Technology featured at the 2005 North American Association of Food Equipment Manufacturers Show shows how the lines between quick-service, fast-casual, and full-service restaurants are beginning to blur.

Where speed and service once set these three separate concepts apart, new technology is helping to bridge the gap–and fast-casual seems to be benefitting the most. While quick-serve restaurants have traditionally been known as the speediest operations, fast-casual is picking up with innovations that allow them to compete with the lightning speed of the quick-serve drive-thru.

One example of a product that’s bringing fast-casual up to speed is the Curbside To-Go camera solution from Long Range Systems. Fast-casuals and full-serves that offer curbside to-go service previously had to have one team member dedicated to watching camera footage of parking spaces designated for patrons waiting to receive their food. Now, with the Long Range Systems product, that kind of tedious monitoring can be eliminated with a pager system that alerts employees when a curbside delivery needs to be made. The system can also record data to show how long it took for a curbside customer to be greeted, allowing fast-casuals and full-serves to keep the kind of statistics quick-serves have relied on for years to analyze and speed their drive-thru operations.

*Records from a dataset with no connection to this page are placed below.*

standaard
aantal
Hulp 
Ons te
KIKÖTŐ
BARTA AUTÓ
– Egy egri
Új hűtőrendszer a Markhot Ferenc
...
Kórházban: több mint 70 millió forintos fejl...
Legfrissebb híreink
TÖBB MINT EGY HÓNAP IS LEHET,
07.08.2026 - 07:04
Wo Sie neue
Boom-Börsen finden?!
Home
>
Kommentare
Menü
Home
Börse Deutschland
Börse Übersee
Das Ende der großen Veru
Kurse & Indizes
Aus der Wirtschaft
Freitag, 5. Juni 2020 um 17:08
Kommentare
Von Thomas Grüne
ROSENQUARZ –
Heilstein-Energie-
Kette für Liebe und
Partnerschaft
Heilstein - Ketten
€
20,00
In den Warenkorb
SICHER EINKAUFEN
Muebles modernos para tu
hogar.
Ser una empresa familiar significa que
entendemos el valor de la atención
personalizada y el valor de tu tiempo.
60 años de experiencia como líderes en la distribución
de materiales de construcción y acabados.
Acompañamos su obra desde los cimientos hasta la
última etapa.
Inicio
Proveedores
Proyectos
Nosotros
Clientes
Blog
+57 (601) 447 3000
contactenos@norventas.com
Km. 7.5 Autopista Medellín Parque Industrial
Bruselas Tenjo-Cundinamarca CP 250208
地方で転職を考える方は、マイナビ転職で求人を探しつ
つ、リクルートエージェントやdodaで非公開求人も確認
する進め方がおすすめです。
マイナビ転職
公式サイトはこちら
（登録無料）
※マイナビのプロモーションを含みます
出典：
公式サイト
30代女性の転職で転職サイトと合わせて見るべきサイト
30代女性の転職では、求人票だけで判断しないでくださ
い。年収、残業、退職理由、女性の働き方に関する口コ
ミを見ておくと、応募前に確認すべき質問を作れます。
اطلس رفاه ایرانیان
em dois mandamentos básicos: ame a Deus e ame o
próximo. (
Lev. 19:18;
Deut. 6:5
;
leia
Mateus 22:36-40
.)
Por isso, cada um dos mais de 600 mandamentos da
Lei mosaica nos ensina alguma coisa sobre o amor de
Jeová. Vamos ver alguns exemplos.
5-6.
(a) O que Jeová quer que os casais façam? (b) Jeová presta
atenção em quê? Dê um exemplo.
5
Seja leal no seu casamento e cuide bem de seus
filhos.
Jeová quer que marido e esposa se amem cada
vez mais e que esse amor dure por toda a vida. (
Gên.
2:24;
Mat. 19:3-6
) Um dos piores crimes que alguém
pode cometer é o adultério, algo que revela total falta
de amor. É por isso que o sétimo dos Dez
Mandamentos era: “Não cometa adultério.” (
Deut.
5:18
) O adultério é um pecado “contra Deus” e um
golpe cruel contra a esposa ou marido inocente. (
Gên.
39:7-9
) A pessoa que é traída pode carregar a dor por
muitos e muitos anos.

Another product from Long Range Systems is allowing fast-casuals to function more like full-service restaurants. The company now offers a product that allows fast-casuals to easily offer patrons table service without tying up a lot of their labor. Patrons are simply given a card that works in conjunction with a table locator system. After ordering, they take the card back to their table and insert it into a slot in a small reader placed on the table. The reader then sends information back to a central computer, which tells fast-casual employees where to bring an order when it is filled–eliminating the need for patrons to retreive their own orders from the counter.

“One waiter or waitress can serve the whole restaurant almost as good as at a full-service restaurant,” says Ken Lovegreen, president of Long Range Systems.

Look for the lines to continue to disappear as more technology advances allow fast-casuals and full-serves to pick up the pace.